ENUNCIADO.
Reproduce sin cambios las líneas que van desde el comienzo del listado hasta la que contiene "667.5], [0, 0, 1]] dist [-0.049095, 0.032489]", ambas incluidas.

LISTADO DE DATOS.
++++

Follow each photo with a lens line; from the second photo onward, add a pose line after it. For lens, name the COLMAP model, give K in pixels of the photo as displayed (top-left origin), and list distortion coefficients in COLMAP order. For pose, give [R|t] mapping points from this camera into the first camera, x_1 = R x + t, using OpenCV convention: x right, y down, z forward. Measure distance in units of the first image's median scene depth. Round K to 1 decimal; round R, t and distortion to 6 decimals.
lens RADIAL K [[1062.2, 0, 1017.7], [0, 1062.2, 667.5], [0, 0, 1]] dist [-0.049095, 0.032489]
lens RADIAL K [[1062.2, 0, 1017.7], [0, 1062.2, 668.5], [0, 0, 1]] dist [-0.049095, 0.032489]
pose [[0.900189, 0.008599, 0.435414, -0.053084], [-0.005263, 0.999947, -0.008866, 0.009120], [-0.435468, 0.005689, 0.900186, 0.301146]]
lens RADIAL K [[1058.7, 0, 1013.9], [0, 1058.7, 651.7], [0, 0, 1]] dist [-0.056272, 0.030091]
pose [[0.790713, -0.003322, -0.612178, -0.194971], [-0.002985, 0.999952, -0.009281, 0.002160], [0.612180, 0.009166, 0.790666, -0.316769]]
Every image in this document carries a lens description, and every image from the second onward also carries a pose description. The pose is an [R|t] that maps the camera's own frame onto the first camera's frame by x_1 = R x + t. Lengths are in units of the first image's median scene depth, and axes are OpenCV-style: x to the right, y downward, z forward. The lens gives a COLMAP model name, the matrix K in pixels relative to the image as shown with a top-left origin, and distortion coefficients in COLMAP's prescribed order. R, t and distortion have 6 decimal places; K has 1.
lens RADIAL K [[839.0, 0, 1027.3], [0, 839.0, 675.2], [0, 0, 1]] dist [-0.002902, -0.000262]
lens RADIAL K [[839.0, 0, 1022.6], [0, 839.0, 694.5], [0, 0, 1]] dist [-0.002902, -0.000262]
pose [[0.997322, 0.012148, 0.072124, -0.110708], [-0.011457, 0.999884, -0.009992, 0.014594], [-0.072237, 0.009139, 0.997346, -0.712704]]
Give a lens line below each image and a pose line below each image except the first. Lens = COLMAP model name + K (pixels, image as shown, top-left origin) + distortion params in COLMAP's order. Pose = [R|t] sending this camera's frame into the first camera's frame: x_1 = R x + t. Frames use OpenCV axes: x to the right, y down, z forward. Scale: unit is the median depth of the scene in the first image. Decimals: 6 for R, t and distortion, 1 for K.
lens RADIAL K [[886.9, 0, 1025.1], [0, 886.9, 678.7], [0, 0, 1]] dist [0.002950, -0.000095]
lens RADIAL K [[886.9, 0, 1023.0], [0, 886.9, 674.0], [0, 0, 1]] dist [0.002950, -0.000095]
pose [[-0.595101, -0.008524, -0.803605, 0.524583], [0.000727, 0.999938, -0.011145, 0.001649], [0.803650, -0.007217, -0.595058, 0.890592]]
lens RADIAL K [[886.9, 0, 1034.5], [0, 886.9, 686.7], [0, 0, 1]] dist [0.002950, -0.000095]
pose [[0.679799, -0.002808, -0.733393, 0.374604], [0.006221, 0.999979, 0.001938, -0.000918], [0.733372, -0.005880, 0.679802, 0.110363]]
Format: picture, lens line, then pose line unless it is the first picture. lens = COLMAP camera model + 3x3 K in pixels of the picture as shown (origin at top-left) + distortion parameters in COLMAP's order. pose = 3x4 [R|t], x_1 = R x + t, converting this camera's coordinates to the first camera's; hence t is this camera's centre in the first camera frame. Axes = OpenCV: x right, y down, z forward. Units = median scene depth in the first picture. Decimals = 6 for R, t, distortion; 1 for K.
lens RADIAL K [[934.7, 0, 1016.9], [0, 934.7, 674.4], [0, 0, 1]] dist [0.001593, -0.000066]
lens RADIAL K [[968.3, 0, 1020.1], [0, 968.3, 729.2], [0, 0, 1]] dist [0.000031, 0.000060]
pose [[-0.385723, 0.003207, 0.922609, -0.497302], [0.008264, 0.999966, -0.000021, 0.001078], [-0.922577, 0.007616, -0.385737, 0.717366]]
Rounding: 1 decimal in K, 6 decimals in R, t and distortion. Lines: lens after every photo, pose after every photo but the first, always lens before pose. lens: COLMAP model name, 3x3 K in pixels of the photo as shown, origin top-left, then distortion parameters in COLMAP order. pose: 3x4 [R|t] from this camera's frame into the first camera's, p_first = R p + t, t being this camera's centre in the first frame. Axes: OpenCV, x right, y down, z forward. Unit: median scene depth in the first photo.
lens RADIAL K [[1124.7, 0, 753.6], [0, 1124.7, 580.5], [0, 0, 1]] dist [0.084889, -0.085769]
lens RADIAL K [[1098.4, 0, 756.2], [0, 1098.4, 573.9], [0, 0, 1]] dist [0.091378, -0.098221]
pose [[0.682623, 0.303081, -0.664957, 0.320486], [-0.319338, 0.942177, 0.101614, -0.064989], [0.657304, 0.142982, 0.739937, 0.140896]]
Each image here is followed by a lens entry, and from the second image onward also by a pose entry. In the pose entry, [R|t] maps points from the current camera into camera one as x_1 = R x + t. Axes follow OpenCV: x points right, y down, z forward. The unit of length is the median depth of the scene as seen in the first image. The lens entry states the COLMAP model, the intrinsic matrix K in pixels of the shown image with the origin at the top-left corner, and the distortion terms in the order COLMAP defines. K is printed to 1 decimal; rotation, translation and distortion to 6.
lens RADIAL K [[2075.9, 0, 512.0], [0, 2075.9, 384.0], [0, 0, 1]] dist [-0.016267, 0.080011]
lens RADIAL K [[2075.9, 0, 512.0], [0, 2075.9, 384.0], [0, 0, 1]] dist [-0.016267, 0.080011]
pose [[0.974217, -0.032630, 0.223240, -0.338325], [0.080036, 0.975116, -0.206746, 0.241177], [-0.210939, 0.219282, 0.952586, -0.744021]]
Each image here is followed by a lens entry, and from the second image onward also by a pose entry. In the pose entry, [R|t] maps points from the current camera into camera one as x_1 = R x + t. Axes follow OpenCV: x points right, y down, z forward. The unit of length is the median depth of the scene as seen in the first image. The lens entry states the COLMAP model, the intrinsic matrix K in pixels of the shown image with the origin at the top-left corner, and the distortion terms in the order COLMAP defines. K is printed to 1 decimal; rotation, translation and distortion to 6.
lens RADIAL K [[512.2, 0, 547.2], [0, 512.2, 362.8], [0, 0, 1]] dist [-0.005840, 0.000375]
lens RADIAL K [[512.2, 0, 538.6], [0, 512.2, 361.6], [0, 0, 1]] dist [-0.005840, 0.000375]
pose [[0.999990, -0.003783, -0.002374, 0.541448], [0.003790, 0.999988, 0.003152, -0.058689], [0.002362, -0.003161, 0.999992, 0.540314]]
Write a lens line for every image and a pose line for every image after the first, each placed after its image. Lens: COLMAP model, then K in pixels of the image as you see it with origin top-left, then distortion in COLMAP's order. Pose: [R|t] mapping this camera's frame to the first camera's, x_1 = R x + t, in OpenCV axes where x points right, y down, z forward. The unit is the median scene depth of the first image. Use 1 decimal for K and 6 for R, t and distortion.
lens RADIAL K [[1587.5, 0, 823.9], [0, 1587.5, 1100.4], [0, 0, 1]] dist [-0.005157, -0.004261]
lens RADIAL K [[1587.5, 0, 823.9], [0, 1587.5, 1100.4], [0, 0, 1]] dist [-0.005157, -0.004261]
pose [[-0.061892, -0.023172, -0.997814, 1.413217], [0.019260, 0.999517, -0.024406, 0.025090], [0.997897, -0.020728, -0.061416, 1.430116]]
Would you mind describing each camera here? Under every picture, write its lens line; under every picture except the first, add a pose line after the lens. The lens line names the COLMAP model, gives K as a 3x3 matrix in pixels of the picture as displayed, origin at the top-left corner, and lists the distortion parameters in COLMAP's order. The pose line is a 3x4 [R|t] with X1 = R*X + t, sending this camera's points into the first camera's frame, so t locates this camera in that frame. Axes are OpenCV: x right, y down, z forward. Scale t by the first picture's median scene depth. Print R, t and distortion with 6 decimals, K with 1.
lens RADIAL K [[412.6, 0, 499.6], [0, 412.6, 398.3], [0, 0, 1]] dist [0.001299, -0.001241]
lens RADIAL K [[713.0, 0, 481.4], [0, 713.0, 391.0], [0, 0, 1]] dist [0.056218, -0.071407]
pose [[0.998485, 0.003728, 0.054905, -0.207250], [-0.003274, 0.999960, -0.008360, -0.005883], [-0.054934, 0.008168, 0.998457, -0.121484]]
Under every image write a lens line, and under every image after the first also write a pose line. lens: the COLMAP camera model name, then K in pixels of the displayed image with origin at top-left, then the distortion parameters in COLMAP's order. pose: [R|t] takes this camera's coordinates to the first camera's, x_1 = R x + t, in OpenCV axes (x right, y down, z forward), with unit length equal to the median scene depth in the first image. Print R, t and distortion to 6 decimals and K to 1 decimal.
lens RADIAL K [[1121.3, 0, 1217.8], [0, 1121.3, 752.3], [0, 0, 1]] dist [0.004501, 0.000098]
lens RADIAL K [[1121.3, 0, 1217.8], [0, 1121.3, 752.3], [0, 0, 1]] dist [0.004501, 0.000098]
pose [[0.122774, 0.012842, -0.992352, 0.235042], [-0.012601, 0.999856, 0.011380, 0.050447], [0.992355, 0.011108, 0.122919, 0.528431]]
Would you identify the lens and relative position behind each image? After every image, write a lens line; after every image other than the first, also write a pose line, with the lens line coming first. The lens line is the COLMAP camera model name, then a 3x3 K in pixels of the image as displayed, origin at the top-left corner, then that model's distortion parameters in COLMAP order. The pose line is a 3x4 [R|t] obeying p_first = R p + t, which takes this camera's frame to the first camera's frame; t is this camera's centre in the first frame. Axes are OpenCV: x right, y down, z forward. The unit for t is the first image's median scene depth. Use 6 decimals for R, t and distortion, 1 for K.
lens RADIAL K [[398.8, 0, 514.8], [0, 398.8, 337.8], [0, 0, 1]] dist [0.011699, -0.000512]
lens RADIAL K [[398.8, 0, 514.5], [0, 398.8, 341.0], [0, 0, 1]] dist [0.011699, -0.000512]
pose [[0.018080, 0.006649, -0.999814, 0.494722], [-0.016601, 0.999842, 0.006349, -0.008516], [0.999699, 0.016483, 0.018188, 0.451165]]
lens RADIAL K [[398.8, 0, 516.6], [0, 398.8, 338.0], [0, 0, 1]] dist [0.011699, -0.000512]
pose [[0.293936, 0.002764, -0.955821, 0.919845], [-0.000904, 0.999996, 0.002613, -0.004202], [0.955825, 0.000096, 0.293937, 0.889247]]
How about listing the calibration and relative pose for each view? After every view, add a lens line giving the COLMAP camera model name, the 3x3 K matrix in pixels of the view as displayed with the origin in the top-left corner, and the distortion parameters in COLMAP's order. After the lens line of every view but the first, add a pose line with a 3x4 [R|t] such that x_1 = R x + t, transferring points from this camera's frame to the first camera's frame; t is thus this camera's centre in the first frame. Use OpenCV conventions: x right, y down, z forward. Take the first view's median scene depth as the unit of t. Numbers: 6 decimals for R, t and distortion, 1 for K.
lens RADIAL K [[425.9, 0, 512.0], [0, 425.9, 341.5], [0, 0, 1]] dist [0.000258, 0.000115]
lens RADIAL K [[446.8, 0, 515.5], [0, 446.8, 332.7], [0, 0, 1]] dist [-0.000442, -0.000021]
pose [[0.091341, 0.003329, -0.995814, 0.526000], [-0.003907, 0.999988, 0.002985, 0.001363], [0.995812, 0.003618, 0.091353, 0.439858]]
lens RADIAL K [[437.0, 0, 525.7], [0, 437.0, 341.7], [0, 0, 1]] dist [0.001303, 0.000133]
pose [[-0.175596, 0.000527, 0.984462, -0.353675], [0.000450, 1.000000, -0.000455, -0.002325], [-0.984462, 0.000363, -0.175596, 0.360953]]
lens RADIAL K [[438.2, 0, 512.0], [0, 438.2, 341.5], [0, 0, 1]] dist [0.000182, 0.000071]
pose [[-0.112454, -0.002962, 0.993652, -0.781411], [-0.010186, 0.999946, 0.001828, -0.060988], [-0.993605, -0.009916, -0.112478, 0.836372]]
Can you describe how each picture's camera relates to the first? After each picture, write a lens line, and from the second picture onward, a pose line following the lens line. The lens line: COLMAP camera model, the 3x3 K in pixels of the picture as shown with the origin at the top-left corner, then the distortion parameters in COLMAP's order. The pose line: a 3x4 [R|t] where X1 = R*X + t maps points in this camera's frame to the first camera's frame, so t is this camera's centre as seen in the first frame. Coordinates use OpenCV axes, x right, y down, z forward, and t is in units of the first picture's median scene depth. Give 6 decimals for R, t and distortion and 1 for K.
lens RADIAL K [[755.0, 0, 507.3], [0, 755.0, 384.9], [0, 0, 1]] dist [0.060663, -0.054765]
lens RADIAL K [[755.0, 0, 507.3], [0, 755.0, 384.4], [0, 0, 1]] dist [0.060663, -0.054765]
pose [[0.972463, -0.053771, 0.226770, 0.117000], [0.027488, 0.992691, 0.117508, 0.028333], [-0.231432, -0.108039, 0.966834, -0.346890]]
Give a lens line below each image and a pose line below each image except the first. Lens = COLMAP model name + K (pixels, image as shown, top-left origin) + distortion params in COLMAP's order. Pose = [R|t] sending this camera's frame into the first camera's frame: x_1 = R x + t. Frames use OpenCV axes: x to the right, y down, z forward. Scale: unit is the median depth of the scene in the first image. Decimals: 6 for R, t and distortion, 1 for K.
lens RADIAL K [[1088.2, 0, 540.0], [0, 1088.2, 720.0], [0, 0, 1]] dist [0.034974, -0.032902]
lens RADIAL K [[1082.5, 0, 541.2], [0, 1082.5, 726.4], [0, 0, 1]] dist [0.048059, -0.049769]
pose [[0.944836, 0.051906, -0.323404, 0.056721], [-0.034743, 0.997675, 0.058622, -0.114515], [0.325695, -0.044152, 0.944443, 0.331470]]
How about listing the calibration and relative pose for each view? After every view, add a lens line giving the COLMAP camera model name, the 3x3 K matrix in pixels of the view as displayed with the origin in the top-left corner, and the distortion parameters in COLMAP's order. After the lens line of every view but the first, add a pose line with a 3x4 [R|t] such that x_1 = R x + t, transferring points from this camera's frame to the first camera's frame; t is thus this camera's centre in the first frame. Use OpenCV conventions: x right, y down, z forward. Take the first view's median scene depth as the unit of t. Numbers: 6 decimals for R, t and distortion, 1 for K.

++++

RESPUESTA.
Follow each photo with a lens line; from the second photo onward, add a pose line after it. For lens, name the COLMAP model, give K in pixels of the photo as displayed (top-left origin), and list distortion coefficients in COLMAP order. For pose, give [R|t] mapping points from this camera into the first camera, x_1 = R x + t, using OpenCV convention: x right, y down, z forward. Measure distance in units of the first image's median scene depth. Round K to 1 decimal; round R, t and distortion to 6 decimals.
lens RADIAL K [[1062.2, 0, 1017.7], [0, 1062.2, 667.5], [0, 0, 1]] dist [-0.049095, 0.032489]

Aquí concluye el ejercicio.